SOURCE DATA Block Start

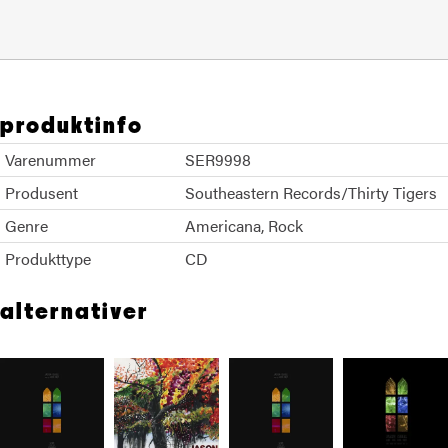
produktinfo
Varenummer
SER9998
Produsent
Southeastern Records/Thirty Tigers
Genre
Americana
Rock
Produkttype
CD
alternativer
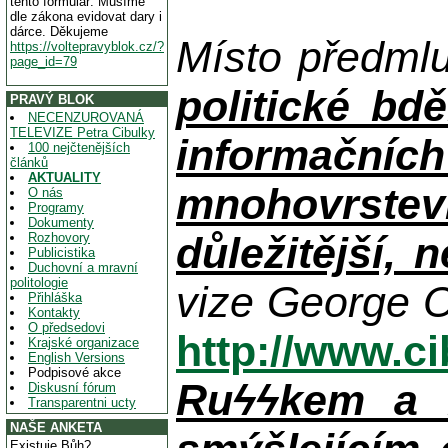
tento formulář. Musíme
dle zákona evidovat dary i
dárce. Děkujeme
Místo předml
https://voltepravyblok.cz/?
page_id=79
politické bdě
PRAVÝ BLOK
NECENZUROVANÁ
TELEVIZE Petra Cibulky
informačníc
100 nejčtenějších
článků
AKTUALITY
mnohovrstev
O nás
Programy
Dokumenty
důležitější, 
Rozhovory
Publicistika
Duchovní a mravní
politologie
vize George O
Přihláška
Kontakty
O předsedovi
http://www.c
Krajské organizace
English Versions
Podpisové akce
Ruϟϟkem a n
Diskusní fórum
Transparentni ucty
NAŠE ANKETA
Existuje Bůh?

SOURCE DATA Block End

■ **ABOUT THIS EXERCISE**
For the material above, give every line again exactly and leave out the pictures.

■ **RESPONSE**
produktinfo
Varenummer
SER9998
Produsent
Southeastern Records/Thirty Tigers
Genre
Americana
Rock
Produkttype
CD
alternativer
tento formulář. Musíme
dle zákona evidovat dary i
dárce. Děkujeme
Místo předml
https://voltepravyblok.cz/?
page_id=79
politické bdě
PRAVÝ BLOK
NECENZUROVANÁ
TELEVIZE Petra Cibulky
informačníc
100 nejčtenějších
článků
AKTUALITY
mnohovrstev
O nás
Programy
Dokumenty
důležitější, 
Rozhovory
Publicistika
Duchovní a mravní
politologie
vize George O
Přihláška
Kontakty
O předsedovi
http://www.c
Krajské organizace
English Versions
Podpisové akce
Ruϟϟkem a n
Diskusní fórum
Transparentni ucty
NAŠE ANKETA
Existuje Bůh?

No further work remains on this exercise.